▶ **WHAT YOU ARE ASKED TO DO**
Restate the entries below exactly. Images are not part of the copy.

▶ **EXERCISE DATA**
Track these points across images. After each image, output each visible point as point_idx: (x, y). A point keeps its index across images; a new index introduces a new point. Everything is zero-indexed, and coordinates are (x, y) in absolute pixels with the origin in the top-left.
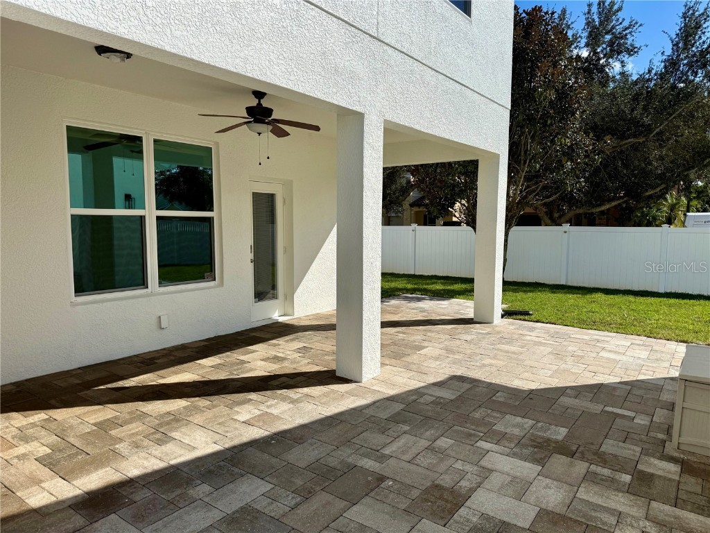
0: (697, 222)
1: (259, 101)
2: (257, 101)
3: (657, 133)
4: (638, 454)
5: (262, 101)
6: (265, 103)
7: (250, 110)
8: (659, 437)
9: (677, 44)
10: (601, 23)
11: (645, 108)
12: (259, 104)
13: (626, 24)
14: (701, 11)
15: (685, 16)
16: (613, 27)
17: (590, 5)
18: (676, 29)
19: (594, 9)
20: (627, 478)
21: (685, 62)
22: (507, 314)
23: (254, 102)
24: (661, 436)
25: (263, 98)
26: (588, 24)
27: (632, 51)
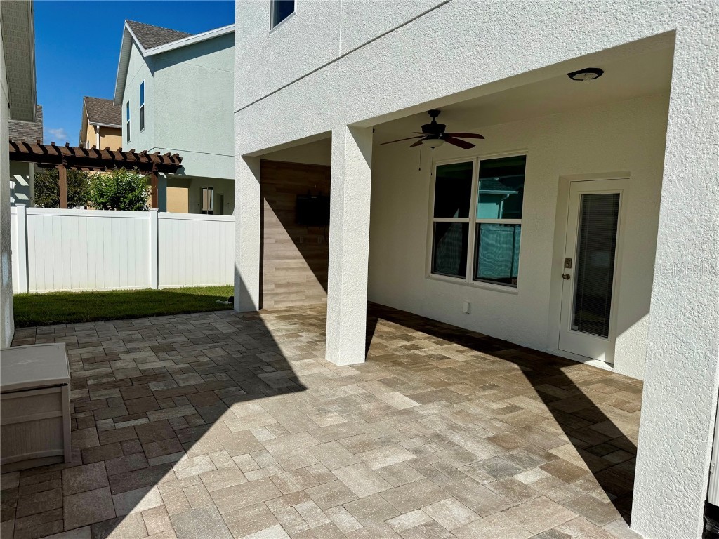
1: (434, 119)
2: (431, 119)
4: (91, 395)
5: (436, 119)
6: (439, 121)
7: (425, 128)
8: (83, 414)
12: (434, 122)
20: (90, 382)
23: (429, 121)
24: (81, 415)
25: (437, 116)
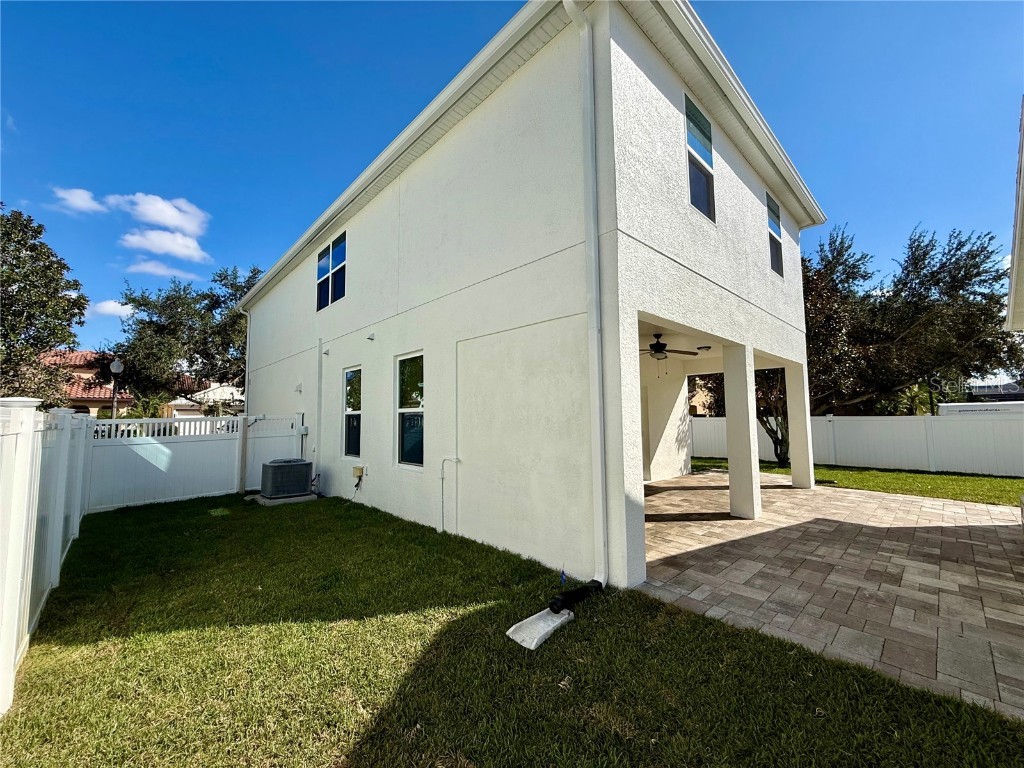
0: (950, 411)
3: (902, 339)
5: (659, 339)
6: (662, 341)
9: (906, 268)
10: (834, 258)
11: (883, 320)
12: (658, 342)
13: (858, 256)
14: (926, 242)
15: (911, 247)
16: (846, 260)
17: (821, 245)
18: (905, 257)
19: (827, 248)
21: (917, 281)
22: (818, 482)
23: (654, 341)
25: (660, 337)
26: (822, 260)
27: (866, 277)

▶ **REPLY TO THE EXERCISE**
Track these points across images. After each image, output each visible point as point_idx: (x, y). A point keeps its index across images; a new index introduces a new point. Everything is zero-indexed, and coordinates are (x, y) in absolute pixels with the origin in the top-left.
0: (697, 222)
1: (259, 101)
2: (257, 101)
3: (657, 133)
4: (638, 454)
5: (262, 101)
6: (265, 103)
7: (250, 110)
8: (659, 437)
9: (677, 44)
10: (601, 23)
11: (645, 108)
12: (259, 104)
13: (626, 24)
14: (701, 11)
15: (685, 16)
16: (613, 27)
17: (590, 5)
18: (676, 29)
19: (594, 9)
20: (627, 478)
21: (685, 62)
22: (507, 314)
23: (254, 102)
24: (661, 436)
25: (263, 98)
26: (588, 24)
27: (632, 51)
1: (434, 119)
2: (431, 119)
4: (91, 395)
5: (436, 119)
6: (439, 121)
7: (425, 128)
8: (83, 414)
12: (434, 122)
20: (90, 382)
23: (429, 121)
24: (81, 415)
25: (437, 116)
0: (950, 411)
3: (902, 339)
5: (659, 339)
6: (662, 341)
9: (906, 268)
10: (834, 258)
11: (883, 320)
12: (658, 342)
13: (858, 256)
14: (926, 242)
15: (911, 247)
16: (846, 260)
17: (821, 245)
18: (905, 257)
19: (827, 248)
21: (917, 281)
22: (818, 482)
23: (654, 341)
25: (660, 337)
26: (822, 260)
27: (866, 277)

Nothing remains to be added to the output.